Extracted data.

__________________________________________________

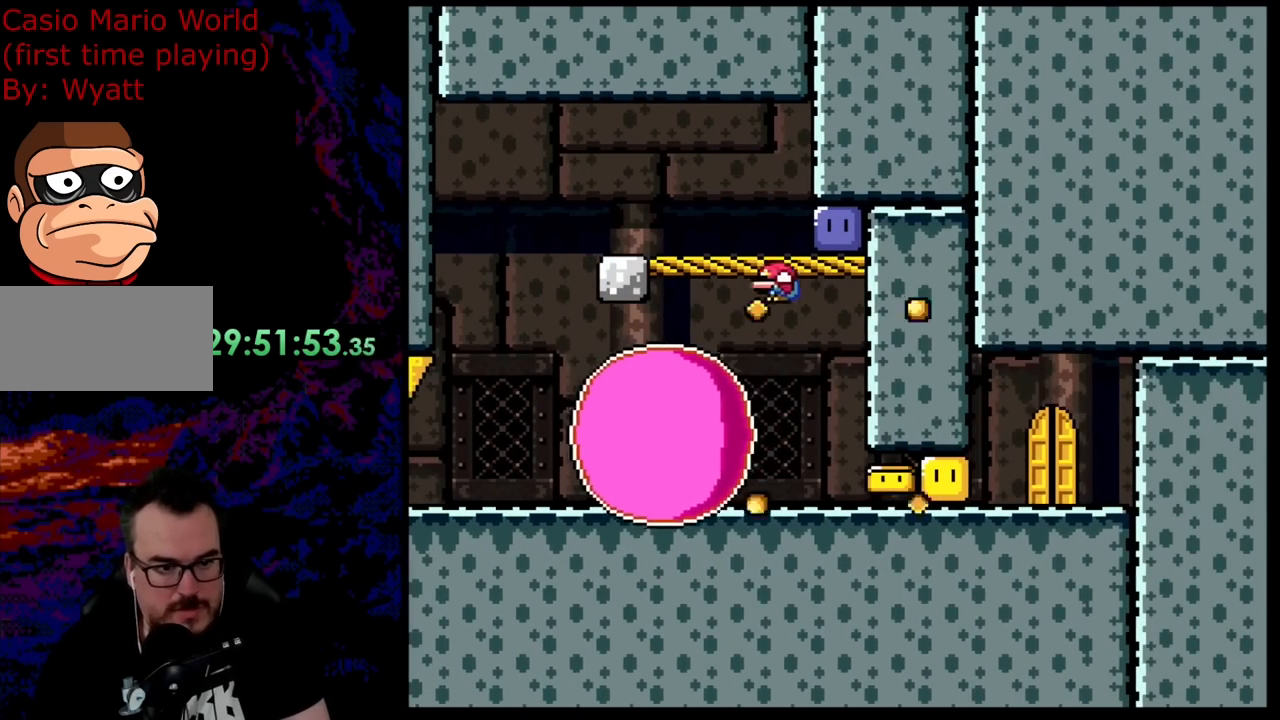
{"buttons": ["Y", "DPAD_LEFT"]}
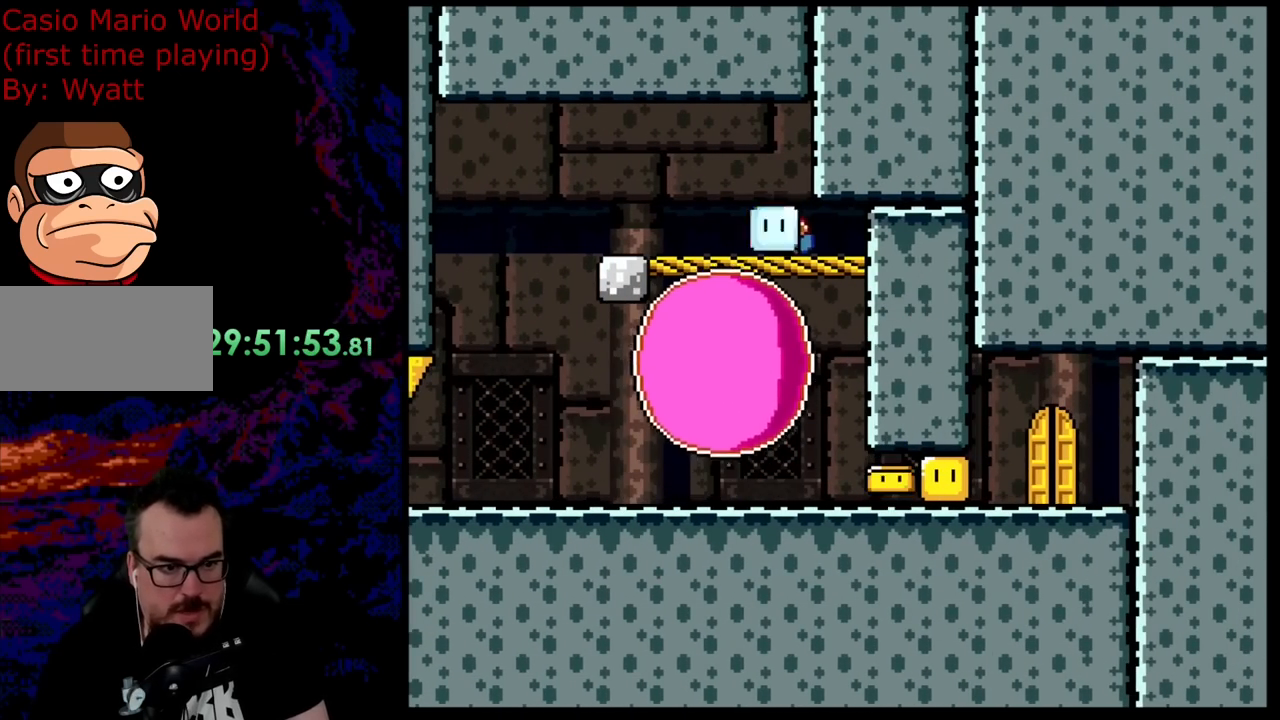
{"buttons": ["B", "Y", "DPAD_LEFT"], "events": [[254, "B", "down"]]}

__________________________________________________

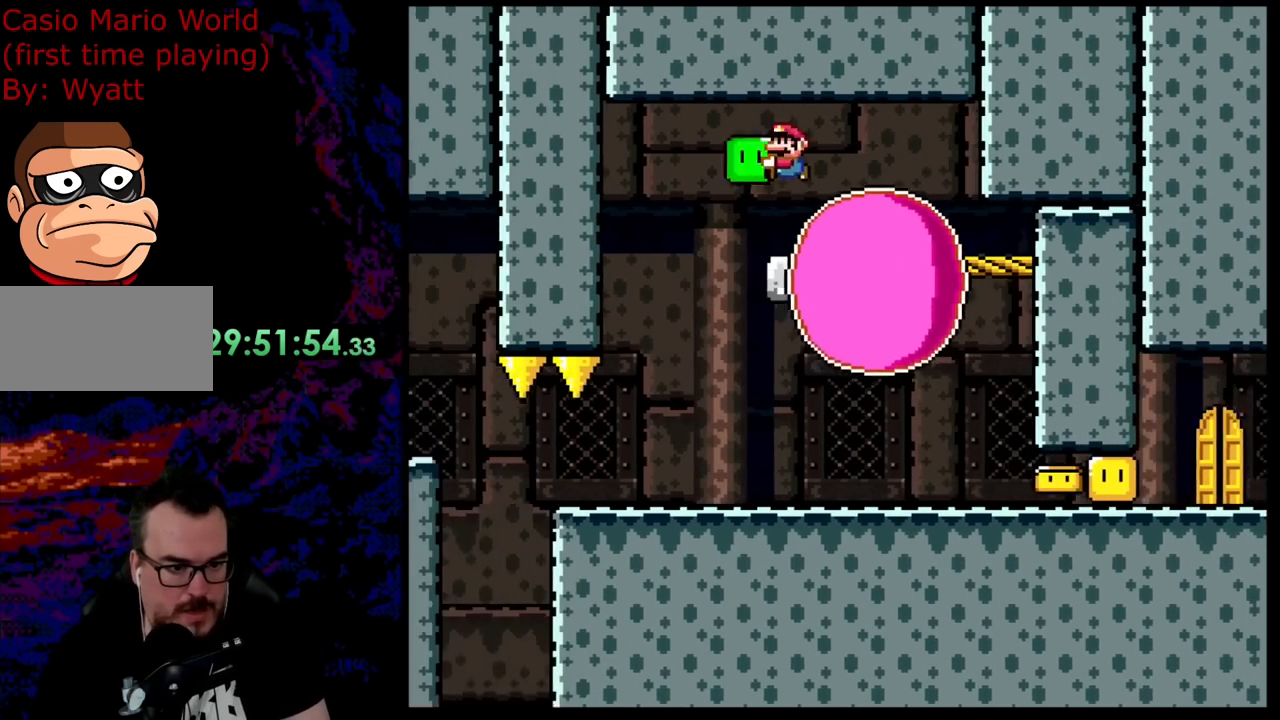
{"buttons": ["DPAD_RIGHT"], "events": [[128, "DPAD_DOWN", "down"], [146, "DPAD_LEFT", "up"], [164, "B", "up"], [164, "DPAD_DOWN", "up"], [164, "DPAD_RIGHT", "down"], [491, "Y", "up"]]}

__________________________________________________

What needs to be done.
Each line that includes "down" counts once; state how many such lines the listing has, with no other words.

Answer section.
2